When a guitar player reaches an advanced level, there may be a temptation for her to cut down on practicing scales and songs when not gigging. Over the long term, this can negatively affect her playing. Continuing to take lessons keeps the advanced player in a mindful, practicing mode. These good habits will then carry over when the guitarist is in the studio or on the stage.
Even the most skilled guitarist can be inefficient with his playing. Perhaps he is slinging his guitar too low or too high. Maybe his fingering isn’t quite allowing him maximum playability. If these sound like the same issues a beginning or intermediate player might have while playing, you are absolutely correct. The same issues can affect a top-level guitarist, and a good instructor will be able to help. The main difference is that with an advanced player, these corrections would be better considered “fine-tuning” or “finessing.” It allows an already-good player to become even better.
The gigging guitarist may occasionally fall into a creative rut. This can be quite frustrating. Part of the problem is that even the best artists can find themselves in the old “It’s always been done this way” mindset. (This holds true in all aspects of work, commerce, art, politics, and relationships, not just music.) A good music instructor can offer fresh perspectives in how to look at a piece or genre of music, and new methods of playing. This may be all the musician needs to get out of his or her rut.
When a guitarist reaches a higher level of playing, she may find herself playing primarily older music. Maybe she just hasn’t had the time or the inclination to listen for new music, even in her own genre. If she writes her own songs, they may not be as innovative as they could be. A good guitar teacher may provide the player with new songs that can expand horizons and spark creativity.
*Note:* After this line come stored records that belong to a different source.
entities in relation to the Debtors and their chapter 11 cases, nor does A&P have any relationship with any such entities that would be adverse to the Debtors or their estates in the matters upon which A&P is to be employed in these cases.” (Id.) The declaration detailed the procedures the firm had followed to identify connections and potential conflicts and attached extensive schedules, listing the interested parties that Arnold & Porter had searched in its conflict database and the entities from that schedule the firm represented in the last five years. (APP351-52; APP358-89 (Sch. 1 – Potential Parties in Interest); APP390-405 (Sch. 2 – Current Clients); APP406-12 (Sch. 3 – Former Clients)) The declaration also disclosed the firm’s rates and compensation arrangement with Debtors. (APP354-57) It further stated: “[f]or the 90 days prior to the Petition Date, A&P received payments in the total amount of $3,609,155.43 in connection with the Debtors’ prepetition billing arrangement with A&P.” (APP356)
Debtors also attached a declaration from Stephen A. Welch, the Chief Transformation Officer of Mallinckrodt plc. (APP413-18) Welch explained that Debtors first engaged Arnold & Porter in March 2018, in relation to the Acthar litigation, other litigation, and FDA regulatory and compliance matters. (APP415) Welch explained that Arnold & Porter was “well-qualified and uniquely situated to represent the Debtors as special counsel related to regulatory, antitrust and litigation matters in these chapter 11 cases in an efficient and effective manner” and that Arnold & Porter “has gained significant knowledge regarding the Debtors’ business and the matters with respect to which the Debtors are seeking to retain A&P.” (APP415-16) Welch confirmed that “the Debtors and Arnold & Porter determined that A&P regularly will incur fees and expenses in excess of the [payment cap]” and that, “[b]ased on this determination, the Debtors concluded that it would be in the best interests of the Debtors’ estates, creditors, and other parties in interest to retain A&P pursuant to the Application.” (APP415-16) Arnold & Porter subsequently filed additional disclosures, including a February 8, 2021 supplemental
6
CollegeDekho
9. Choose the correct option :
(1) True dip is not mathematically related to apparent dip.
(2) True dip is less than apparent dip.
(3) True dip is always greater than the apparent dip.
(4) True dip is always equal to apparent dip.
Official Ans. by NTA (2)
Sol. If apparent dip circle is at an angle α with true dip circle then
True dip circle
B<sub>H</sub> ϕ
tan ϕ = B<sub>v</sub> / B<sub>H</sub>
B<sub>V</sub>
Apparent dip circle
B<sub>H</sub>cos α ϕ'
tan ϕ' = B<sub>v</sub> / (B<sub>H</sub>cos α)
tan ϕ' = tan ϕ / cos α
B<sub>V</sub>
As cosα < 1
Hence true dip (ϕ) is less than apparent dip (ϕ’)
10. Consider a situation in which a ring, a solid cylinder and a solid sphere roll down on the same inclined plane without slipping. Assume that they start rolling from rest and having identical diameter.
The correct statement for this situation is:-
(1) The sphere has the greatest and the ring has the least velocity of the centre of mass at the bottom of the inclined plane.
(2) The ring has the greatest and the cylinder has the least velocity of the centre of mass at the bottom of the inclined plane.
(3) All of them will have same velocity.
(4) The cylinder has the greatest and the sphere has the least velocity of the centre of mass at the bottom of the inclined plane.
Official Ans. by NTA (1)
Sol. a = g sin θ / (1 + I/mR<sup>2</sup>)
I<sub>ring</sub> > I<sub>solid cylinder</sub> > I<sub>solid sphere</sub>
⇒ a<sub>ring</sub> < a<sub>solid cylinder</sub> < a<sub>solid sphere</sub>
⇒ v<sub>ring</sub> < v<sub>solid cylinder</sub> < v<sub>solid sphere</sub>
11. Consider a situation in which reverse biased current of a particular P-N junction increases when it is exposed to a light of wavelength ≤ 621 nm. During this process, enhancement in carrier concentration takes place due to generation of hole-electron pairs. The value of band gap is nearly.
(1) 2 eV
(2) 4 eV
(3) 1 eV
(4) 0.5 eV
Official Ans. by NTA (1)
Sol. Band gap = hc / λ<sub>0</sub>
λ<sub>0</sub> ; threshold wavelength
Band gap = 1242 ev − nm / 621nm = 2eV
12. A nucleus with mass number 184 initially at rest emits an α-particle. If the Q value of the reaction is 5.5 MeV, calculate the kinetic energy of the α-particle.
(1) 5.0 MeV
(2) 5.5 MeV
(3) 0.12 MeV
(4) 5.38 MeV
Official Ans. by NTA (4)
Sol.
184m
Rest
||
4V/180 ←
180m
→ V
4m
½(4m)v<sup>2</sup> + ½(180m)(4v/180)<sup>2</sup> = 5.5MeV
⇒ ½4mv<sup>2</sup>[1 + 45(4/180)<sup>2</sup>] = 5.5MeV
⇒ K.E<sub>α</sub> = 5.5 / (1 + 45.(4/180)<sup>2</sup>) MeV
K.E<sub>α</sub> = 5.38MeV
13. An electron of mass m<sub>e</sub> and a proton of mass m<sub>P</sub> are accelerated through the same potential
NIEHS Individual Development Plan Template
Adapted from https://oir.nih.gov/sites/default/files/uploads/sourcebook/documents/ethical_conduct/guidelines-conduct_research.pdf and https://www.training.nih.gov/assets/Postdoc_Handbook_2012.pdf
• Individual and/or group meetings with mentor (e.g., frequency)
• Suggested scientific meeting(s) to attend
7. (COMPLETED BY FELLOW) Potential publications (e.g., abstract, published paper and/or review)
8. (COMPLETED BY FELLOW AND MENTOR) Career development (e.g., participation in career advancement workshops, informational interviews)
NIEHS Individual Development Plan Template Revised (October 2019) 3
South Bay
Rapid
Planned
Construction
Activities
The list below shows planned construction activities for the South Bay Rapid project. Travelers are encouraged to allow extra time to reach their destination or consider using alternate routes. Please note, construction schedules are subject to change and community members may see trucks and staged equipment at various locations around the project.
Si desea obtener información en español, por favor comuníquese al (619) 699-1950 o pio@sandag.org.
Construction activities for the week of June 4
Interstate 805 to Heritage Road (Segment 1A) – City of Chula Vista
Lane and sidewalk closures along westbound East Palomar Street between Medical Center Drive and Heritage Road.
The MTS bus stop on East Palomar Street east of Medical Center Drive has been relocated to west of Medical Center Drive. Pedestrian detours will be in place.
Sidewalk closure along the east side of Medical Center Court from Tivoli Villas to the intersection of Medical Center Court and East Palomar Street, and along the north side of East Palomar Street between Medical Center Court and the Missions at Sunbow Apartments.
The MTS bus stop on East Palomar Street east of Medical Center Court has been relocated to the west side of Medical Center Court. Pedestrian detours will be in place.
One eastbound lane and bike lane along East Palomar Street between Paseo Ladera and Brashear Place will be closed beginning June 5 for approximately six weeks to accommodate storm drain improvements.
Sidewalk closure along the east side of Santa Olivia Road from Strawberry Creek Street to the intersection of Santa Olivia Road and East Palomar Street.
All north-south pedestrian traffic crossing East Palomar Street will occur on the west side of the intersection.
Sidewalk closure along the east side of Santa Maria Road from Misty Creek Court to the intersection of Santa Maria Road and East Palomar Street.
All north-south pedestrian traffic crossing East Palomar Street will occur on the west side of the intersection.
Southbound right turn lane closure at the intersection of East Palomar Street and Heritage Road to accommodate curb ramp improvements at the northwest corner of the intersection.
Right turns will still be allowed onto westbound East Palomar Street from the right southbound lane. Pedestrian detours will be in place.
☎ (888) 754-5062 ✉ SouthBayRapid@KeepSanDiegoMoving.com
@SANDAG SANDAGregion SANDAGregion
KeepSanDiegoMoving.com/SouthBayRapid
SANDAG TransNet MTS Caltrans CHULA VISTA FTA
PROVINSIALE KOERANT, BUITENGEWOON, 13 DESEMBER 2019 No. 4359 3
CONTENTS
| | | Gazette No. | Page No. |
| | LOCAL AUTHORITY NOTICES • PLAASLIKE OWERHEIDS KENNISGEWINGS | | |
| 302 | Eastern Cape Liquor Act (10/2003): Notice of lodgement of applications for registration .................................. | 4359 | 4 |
Learning pieces in genres other than your primary focus can be very beneficial. This will expand your playing and songwriting abilities. This is no less true for the advanced or pro-level guitarist. The teacher can introduce him to pieces outside his primary genre and suggest he practice playing in other styles. In the long run, this can highly improve the good guitarist’s playing.
No One Knows Everything!
Once you have decided you know everything you need to know about something, you are heading downward. You should never stop learning, regardless of your level of training. A great instructor can help even the most advanced player improve his or her playing.